Aidy: Instrumentation no, but we definitely put a lot more thought into using, creating and applying samples and effects on this EP as opposed to our previous recordings. This could range from using a reverse cymbal effect with a delay on it for the intro to Necrosis, to me running around jangling chains and pretending to be a monster for the intro track to the EP.

11. When did you start writing for this album? How was the song writing process different/similar to previous GARGANTUAN albums?

Aidy: To be honest we didn't all get together and go "Right boys, let's write a new album!" There's everything on Declarations of Gore from the track Math Murder, which is actually the first song that we ever wrote and played together (although it never made it onto the previous demo), to our freshest stuff like Kathartic Bloodletting. We basically chose the songs that we felt would go together best on a new 5 track EP.

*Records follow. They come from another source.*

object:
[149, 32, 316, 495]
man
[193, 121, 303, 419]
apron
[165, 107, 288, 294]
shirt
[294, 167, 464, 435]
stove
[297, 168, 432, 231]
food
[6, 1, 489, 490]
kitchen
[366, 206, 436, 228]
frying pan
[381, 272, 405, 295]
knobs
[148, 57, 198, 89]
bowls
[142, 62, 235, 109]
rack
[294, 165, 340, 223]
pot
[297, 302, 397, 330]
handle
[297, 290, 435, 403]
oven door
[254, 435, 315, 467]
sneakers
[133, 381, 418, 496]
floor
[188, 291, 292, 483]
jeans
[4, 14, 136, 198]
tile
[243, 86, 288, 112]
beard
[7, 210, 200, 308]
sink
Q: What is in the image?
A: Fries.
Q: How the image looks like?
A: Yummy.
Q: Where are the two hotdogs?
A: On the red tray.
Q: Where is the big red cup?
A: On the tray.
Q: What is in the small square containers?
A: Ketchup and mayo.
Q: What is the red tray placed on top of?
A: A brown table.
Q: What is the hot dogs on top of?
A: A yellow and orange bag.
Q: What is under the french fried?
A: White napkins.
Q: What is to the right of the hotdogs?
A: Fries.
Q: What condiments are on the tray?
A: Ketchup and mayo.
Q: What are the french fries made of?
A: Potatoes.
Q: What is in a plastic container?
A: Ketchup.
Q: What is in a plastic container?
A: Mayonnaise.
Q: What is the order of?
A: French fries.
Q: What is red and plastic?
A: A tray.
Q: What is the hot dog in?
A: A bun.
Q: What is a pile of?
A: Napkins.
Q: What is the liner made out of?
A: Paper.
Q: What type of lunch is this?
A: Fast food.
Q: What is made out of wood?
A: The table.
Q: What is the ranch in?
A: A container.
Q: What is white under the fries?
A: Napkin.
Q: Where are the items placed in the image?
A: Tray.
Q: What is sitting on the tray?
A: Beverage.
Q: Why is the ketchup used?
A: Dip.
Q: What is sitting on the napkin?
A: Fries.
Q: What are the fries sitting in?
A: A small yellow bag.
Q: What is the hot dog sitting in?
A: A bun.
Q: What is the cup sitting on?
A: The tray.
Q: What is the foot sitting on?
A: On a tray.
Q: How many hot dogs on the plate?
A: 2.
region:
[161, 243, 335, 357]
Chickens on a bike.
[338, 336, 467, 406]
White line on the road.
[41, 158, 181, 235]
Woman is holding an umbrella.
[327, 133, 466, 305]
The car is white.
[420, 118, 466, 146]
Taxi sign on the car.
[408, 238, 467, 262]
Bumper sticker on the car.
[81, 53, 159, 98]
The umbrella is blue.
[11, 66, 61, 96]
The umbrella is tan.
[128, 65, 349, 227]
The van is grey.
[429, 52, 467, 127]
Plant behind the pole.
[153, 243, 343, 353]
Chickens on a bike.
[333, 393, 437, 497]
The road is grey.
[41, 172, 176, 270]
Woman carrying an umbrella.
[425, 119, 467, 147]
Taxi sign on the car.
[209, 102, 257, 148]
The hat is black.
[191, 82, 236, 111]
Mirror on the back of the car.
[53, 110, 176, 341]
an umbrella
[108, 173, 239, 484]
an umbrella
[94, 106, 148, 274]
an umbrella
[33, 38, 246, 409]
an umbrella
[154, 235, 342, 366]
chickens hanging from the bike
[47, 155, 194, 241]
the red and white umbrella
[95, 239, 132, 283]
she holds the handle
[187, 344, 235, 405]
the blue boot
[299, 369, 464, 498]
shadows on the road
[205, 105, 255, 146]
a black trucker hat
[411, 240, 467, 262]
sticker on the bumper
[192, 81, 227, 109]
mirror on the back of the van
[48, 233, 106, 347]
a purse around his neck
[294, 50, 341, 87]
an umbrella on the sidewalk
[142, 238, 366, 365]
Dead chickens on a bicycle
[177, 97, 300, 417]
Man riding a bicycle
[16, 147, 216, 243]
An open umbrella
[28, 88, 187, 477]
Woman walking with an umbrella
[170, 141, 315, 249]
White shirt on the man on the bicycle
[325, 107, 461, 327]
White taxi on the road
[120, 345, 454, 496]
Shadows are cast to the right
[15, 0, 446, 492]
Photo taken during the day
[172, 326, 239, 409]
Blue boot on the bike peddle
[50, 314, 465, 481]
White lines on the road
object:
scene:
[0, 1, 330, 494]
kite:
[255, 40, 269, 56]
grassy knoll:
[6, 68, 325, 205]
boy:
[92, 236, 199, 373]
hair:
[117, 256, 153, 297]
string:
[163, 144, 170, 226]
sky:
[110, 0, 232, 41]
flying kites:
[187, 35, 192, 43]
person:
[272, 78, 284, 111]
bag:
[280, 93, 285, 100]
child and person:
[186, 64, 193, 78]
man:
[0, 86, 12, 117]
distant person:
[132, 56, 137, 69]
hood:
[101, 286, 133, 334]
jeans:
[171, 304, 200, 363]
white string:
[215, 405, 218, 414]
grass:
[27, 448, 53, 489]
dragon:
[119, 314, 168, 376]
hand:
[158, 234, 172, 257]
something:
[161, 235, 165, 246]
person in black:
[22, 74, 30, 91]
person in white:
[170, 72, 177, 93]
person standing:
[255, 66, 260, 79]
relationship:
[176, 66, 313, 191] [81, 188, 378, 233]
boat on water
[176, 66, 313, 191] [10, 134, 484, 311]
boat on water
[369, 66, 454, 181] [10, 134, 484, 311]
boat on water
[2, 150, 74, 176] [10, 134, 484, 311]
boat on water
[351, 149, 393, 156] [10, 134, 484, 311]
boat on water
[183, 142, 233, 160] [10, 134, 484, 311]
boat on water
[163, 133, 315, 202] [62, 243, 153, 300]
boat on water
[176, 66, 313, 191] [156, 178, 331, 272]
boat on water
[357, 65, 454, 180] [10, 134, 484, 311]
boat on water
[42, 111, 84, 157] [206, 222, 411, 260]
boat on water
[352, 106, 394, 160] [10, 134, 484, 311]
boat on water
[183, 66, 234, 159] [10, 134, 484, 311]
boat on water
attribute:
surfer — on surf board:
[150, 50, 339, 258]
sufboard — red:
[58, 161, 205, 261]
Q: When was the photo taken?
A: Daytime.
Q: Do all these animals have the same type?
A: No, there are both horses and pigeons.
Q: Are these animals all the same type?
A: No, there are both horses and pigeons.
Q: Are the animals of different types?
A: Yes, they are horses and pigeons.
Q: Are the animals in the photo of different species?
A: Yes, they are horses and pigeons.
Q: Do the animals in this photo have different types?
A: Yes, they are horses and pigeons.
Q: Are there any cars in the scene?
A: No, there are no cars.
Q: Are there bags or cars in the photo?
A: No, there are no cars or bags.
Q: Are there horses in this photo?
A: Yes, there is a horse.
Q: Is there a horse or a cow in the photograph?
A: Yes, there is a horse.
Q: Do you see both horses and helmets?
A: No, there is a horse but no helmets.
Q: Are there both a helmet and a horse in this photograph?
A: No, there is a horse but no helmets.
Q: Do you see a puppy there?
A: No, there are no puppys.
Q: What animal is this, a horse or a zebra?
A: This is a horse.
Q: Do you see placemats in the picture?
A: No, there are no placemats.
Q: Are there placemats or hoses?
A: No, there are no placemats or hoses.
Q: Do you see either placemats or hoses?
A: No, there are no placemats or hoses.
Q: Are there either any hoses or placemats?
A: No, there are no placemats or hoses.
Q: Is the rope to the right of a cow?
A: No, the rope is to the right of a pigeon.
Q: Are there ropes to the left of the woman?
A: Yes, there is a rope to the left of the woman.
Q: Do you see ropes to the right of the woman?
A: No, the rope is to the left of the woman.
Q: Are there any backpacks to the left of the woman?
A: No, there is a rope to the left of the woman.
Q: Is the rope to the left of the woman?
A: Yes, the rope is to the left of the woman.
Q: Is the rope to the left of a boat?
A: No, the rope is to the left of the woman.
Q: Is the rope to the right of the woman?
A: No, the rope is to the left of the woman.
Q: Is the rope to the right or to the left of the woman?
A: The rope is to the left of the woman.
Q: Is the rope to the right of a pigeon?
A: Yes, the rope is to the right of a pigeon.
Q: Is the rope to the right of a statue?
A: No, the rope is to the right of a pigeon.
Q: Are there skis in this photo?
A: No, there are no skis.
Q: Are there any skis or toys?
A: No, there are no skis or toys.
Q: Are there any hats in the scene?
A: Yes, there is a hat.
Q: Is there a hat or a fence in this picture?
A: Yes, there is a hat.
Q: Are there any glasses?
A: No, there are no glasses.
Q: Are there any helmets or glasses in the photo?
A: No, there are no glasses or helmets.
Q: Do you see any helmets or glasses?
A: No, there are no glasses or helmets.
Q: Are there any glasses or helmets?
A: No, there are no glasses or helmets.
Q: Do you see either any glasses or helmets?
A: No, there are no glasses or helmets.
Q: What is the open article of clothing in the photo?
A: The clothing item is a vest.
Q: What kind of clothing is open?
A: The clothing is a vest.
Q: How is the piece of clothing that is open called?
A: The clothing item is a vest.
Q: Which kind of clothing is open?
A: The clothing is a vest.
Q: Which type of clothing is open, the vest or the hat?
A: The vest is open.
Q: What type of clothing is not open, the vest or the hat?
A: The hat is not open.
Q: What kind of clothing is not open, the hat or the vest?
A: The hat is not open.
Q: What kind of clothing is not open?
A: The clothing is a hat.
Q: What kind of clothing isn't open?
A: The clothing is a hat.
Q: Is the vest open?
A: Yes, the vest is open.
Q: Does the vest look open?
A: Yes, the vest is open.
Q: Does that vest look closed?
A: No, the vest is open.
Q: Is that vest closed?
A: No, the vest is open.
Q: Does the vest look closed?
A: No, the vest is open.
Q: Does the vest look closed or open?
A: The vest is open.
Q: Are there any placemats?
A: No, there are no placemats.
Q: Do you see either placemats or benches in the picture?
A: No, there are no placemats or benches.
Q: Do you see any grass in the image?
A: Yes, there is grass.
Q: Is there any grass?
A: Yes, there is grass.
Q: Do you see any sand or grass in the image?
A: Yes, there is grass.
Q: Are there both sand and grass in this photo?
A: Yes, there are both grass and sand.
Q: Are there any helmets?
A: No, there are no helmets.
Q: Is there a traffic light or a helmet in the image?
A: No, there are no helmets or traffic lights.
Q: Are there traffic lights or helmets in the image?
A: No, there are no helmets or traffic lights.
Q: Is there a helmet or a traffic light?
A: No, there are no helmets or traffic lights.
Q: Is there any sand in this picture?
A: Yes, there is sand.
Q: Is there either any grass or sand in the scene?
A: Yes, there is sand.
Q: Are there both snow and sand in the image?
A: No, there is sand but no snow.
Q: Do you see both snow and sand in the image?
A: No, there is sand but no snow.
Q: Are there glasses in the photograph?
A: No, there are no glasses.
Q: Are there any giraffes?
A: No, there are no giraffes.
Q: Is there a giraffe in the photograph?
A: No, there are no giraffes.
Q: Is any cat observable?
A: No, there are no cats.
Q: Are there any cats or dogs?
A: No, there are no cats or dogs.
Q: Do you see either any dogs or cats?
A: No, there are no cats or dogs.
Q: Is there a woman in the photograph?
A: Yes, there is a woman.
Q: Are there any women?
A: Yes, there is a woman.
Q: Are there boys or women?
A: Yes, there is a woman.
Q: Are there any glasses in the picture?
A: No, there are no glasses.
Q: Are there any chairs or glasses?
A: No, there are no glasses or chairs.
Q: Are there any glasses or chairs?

12. Can you go into one or two tracks on the new album? If so, can you give us the track title and brief description of how the track sounds and how it came about?

Aidy: The track Kathartic Bloodletting is one of our newest songs and was written by Chris. He came to practice one time, and he pretty much had the song completed and ready to rock on the day, and as soon as we heard him playing the blistering opening riff we knew that it was gonna be a stomper. No one expected him to drop down into the groovy, headbanging verse riff afterwards, but when we realized that we were all standing there banging our heads like crazy, we knew he was onto a good thing haha! He wanted to call it Kathartic Bloodletting, and I initially struggled to relate to the title in order to write the lyrics for it, but one day I strolled into one of the more sadistic parts of my brain, and when I came back out, I had written one my most depraved, graphic and mental image provoking, odes to depravity yet!

13. Where can we listen to your band and where can we buy your stuff?

Aidy: You can check the events page on our Facebook profile to keep track of the gigs which we're playing around Ireland and the UK this year. Coming up we've got the Annihilation of Mortals tour in ennisKILLen on 18/10/13, and then Dublin on 20/10/13 with Sphere (PL). The gig for the 19th is due to be confirmed soon. Our stuff is currently being played on a couple of metal radio stations including Radio Heretica (Pol), Onslaught Radio (UK) and Friction In The Static (USA), but the main place to buy or listen to our stuff is via our Facebook, Bandcamp or Reverbnation pages.

14. What plans do you have for the near future as a band?

Aidy: Apart from playing gigs and festivals in 2013, we'll be continuing to focus our attention on writing new material, spreading our music, and eradicating the worthless.